#### Problem
What is the number of lines below that contain the word "Detroit"? Respond with that number alone.

#### Input records
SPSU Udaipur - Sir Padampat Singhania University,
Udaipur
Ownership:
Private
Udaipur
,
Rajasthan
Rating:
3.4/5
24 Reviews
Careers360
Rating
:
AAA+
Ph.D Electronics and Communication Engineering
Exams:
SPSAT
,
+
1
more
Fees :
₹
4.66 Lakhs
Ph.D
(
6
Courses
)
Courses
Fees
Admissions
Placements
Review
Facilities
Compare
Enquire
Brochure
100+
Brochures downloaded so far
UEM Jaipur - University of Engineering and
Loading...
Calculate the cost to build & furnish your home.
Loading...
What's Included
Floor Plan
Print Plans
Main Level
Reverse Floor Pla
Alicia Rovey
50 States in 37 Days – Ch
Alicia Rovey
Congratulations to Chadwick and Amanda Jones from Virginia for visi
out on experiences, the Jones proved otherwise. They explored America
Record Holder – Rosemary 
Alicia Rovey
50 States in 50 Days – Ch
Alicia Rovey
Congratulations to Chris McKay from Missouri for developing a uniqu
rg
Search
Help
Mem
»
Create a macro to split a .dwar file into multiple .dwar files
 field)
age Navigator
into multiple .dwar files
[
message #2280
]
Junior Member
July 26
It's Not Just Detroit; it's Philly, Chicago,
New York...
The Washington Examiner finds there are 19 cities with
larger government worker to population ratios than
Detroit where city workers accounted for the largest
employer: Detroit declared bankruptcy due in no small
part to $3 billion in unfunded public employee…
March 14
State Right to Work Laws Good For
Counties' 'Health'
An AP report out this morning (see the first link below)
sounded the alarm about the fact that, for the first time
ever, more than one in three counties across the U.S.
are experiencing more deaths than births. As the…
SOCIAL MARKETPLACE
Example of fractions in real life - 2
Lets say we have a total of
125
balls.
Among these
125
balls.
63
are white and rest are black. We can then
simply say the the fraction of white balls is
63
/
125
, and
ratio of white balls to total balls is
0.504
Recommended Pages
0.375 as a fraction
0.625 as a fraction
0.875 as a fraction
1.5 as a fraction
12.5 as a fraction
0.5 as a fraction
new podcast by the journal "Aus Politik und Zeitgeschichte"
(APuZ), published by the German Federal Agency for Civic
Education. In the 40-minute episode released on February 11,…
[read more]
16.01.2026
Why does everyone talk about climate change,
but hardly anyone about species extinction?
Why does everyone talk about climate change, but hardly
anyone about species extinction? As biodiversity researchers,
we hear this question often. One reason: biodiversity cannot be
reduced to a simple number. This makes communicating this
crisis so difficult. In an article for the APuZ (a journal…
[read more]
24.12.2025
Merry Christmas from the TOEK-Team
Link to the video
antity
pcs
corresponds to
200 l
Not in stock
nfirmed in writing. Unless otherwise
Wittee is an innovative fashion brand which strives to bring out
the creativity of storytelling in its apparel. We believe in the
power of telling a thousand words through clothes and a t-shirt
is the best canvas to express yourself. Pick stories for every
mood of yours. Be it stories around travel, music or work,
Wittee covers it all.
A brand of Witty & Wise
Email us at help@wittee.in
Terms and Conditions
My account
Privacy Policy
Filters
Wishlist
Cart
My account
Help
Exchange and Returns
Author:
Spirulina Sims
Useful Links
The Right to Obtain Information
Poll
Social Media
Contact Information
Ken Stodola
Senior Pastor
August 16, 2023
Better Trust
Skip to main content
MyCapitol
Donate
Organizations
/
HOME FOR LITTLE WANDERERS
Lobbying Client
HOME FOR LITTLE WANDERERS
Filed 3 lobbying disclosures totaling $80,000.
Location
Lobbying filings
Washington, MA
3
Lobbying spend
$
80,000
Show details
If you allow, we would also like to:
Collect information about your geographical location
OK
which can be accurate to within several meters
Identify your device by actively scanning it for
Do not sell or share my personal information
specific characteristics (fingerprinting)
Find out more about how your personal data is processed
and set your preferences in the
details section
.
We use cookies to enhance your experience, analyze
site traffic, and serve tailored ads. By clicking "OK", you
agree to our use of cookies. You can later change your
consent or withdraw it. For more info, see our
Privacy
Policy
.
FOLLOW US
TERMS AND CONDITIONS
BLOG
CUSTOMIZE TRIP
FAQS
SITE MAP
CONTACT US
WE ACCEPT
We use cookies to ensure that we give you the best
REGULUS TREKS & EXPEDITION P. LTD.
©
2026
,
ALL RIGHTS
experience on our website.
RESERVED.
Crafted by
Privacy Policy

#### Exercise solution
3